More than 50 students attended an alumni conversation on “Careers in Public Policy and Criminal Justice Reform” Nov. 13 at the Gordon Career Center.
Each of the panelists: Sarah Cassel ’13, James Jeter (who earned his degree in 2016 while incarcerated through Wesleyan’s Center for Prison Education), Lexi Jones ’17, Aaron Stagoff-Belfort ’18, and Nina Stender ’16 are working in Connecticut, Massachusetts, and New York, analyzing and impacting policies dealing with inhumane jail conditions, policing, housing inequality, and issues around incarceration.
Stagoff-Belfort and Jim Kubat, associate director for job and internship development at the Gordon Career Center teamed up to assemble this dynamic panel as part of the career center’s ongoing mission to support students as they transition into the world of work.
“Three things are true,” Kubat explained. “1. There is a broad effort underway by a variety of governmental agencies and nonprofit organizations to reform our criminal justice system through shaping and changing public policy; 2. A Wesleyan education is excellent preparation for public policy work; and 3. Wesleyan alumni are demonstrating points 1 and 2 every day.”
For some students, starting a career in policy work can be daunting. The panelists provided their own perspectives.
Stagoff-Belfort explained, “At Wesleyan, I was surrounded by people passionate about politics, social change, and learning. It completely blindsided me and made me want to educate myself about the things I cared about as much as possible. Wesleyan taught me how to be more skeptical and to ask better questions, think critically and strategically, and write efficiently and effectively, all valuable skills in making and thinking about policy.”
Stender offered, “My Wesleyan liberal arts education prepared me for policy work by teaching me how to ask good questions and invite various perspectives to the table.”
And Jones added, “Working in policy out of undergraduate study is less about your major, and more about your ability to research, write, and communicate complex ideas to lay audiences.”
Being well informed about current policy issue debates, interning in a relevant (but not necessarily directly-related) organization, and developing a familiarity with data collection and analysis were all recommended. “Having a basic proficiency in numbers helps you to have a conversation with people,” Jones said.
For Cassel, quantitative analysis skills are a must. “Get quantitative analysis skills pronto,” she said. “This helps you dismantle the arguments that some people have against policy change.”

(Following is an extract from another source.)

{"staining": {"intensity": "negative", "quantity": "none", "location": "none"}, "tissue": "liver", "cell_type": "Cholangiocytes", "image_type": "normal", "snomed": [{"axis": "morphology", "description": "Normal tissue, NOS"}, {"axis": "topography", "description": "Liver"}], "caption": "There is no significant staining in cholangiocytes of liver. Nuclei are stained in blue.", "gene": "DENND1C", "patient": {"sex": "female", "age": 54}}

Then the discussion took a practical slant. “My policy career started with growing up black and poor in America,” said Jeter. He stressed that knowing the people directly impacted by policy was essential, which put an unexpected twist on preparing for and learning how to make effective policy: the need to know the people who are to benefit from it. Cassel agreed: “Public policy work is about actively creating mechanisms to ensure that directly impacted individuals and communities are at the center of policy decisions.”
Stender advised, “Policy is most successful when you engage folks from across different sectors of public affairs, including those who are directly impacted by the policy.”
All agreed that building a list of contacts through networking and conducting informational interviews were valuable ways of breaking into the policy community. The evening concluded with a robust conversation and time for a Q&A, allowing students to ask their questions about working in policy post-graduation.